> _EXERCISE DIRECTIONS_
A verbatim copy of the full data, with no pictures, is the expected answer.

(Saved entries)
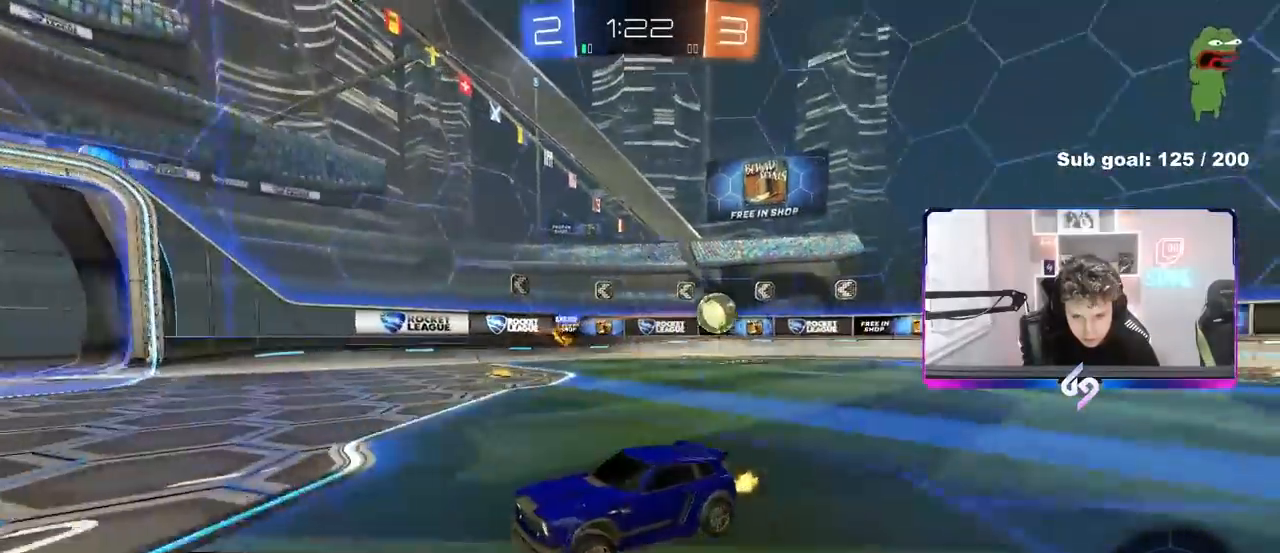
{"keys": ["a", "w"], "mouse": [], "events": [[17, "d", "down"], [50, "shift", "down"], [150, "shift", "up"], [333, "d", "up"], [383, "a", "down"]]}
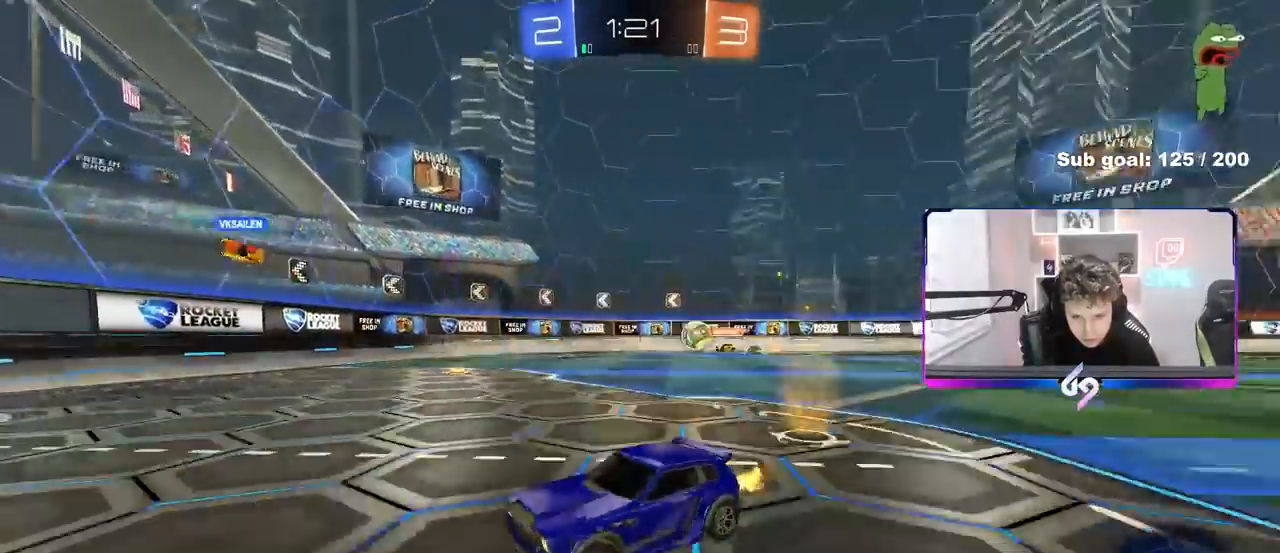
{"keys": ["d", "s"], "mouse": [], "events": [[33, "a", "up"], [67, "w", "up"], [217, "d", "down"], [300, "a", "down"], [300, "s", "down"], [350, "a", "up"]]}
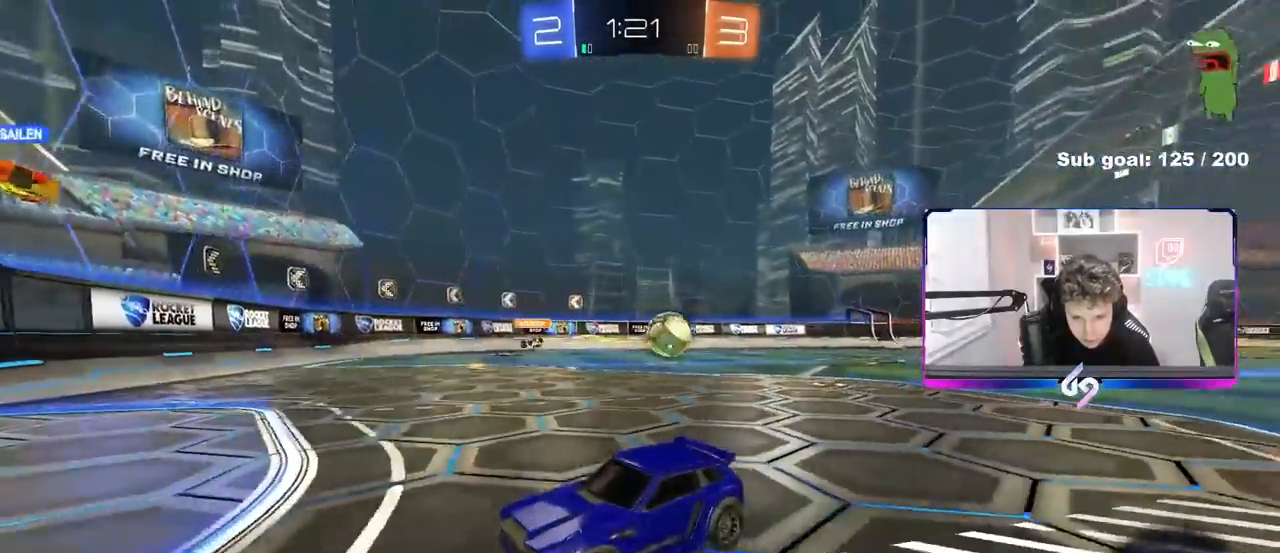
{"keys": ["a", "s", "shift"], "mouse": [], "events": [[83, "a", "down"], [83, "d", "up"], [417, "shift", "down"]]}
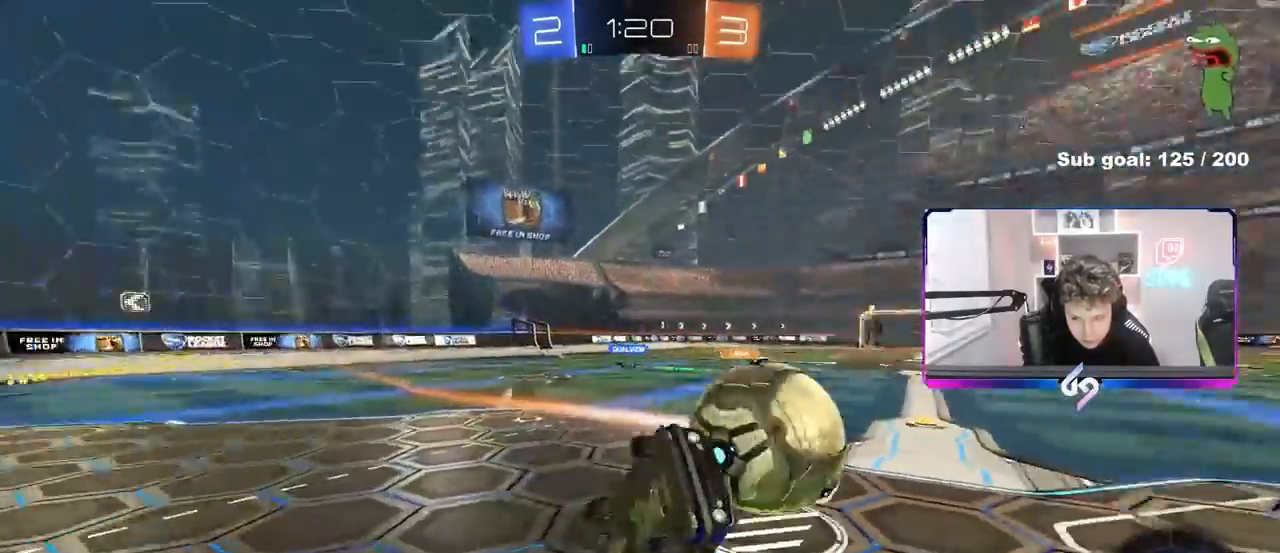
{"keys": ["a", "shift", "w"], "mouse": [], "events": [[100, "s", "up"], [200, "w", "down"]]}
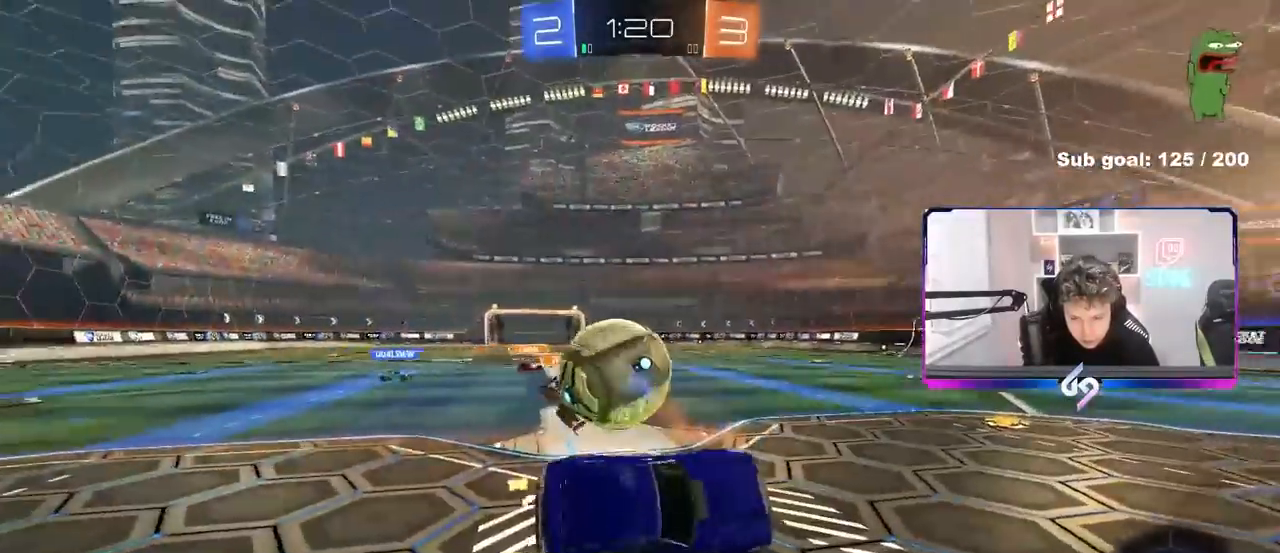
{"keys": ["a", "shift", "w"], "mouse": [], "events": [[67, "shift", "up"], [67, "w", "up"], [167, "w", "down"], [217, "d", "down"], [250, "d", "up"], [483, "shift", "down"]]}
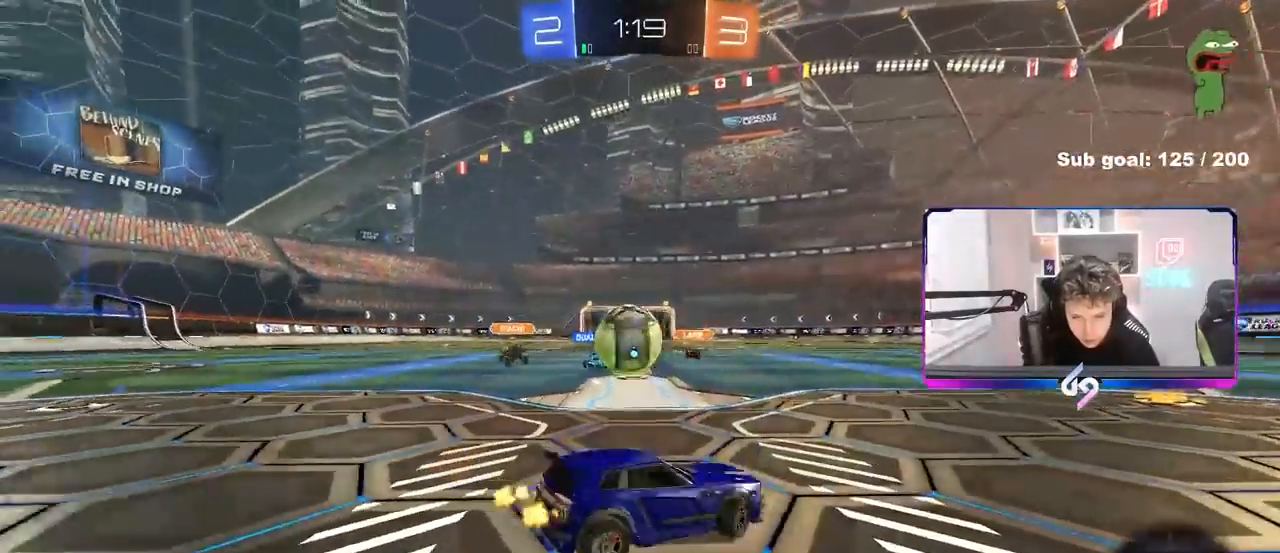
{"keys": ["d", "w"], "mouse": [], "events": [[33, "shift", "up"], [317, "a", "up"], [367, "d", "down"]]}
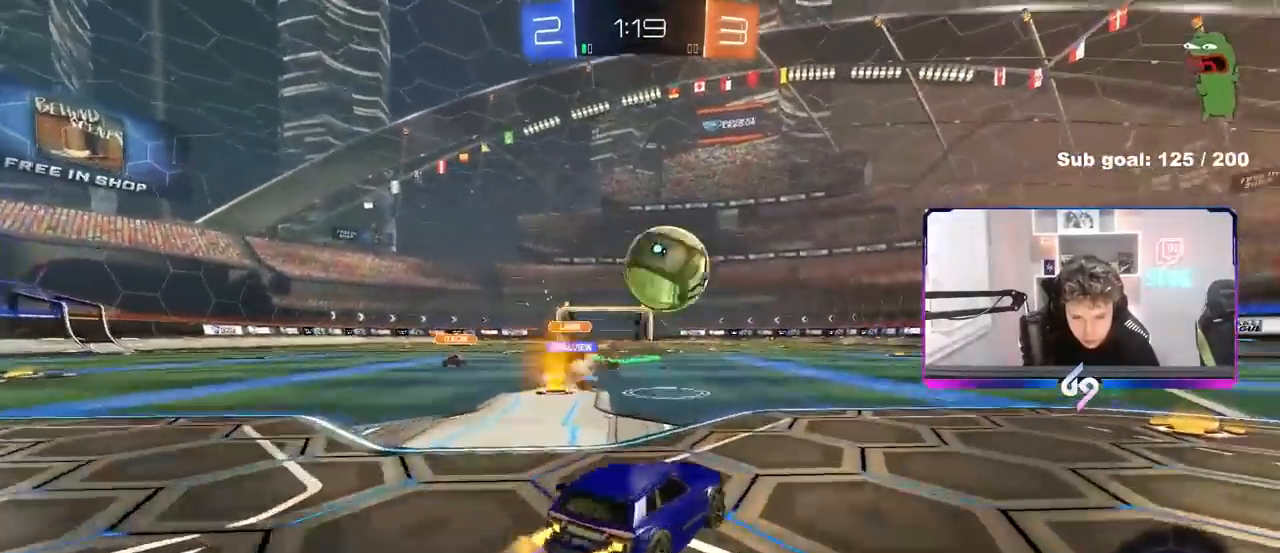
{"keys": ["d", "w"], "mouse": [], "events": [[100, "shift", "down"], [200, "shift", "up"], [200, "space", "down"], [383, "space", "up"]]}
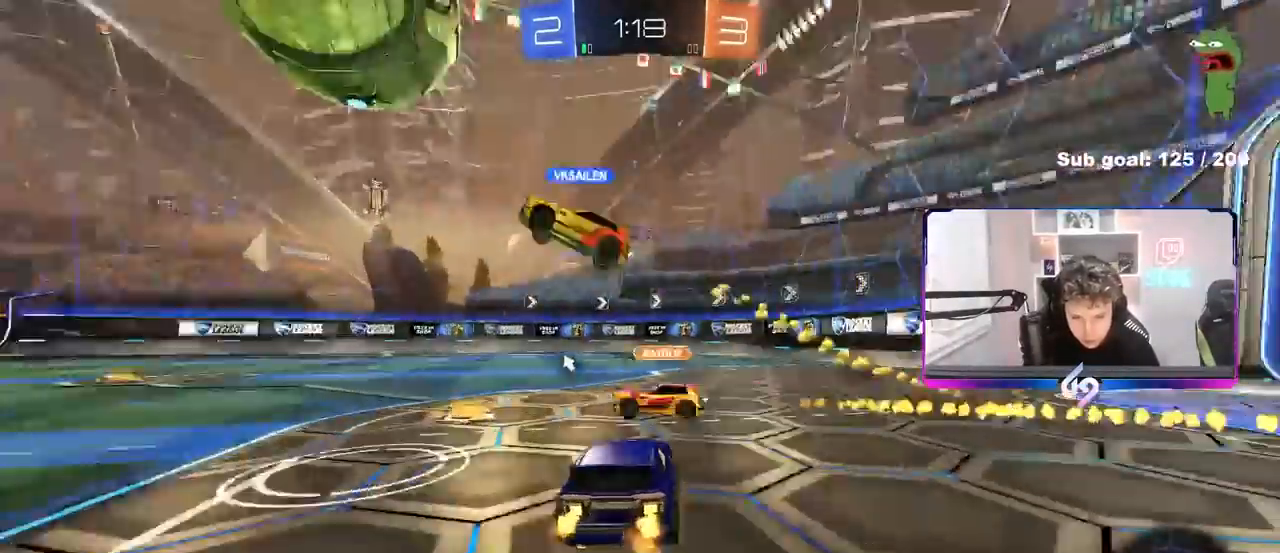
{"keys": ["w"], "mouse": [], "events": [[117, "d", "up"], [350, "space", "down"], [450, "d", "down"], [483, "d", "up"], [483, "space", "up"]]}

> _RESULT OF THIS TASK_
{"keys": ["a", "w"], "mouse": [], "events": [[17, "d", "down"], [50, "shift", "down"], [150, "shift", "up"], [333, "d", "up"], [383, "a", "down"]]}
{"keys": ["d", "s"], "mouse": [], "events": [[33, "a", "up"], [67, "w", "up"], [217, "d", "down"], [300, "a", "down"], [300, "s", "down"], [350, "a", "up"]]}
{"keys": ["a", "s", "shift"], "mouse": [], "events": [[83, "a", "down"], [83, "d", "up"], [417, "shift", "down"]]}
{"keys": ["a", "shift", "w"], "mouse": [], "events": [[100, "s", "up"], [200, "w", "down"]]}
{"keys": ["a", "shift", "w"], "mouse": [], "events": [[67, "shift", "up"], [67, "w", "up"], [167, "w", "down"], [217, "d", "down"], [250, "d", "up"], [483, "shift", "down"]]}
{"keys": ["d", "w"], "mouse": [], "events": [[33, "shift", "up"], [317, "a", "up"], [367, "d", "down"]]}
{"keys": ["d", "w"], "mouse": [], "events": [[100, "shift", "down"], [200, "shift", "up"], [200, "space", "down"], [383, "space", "up"]]}
{"keys": ["w"], "mouse": [], "events": [[117, "d", "up"], [350, "space", "down"], [450, "d", "down"], [483, "d", "up"], [483, "space", "up"]]}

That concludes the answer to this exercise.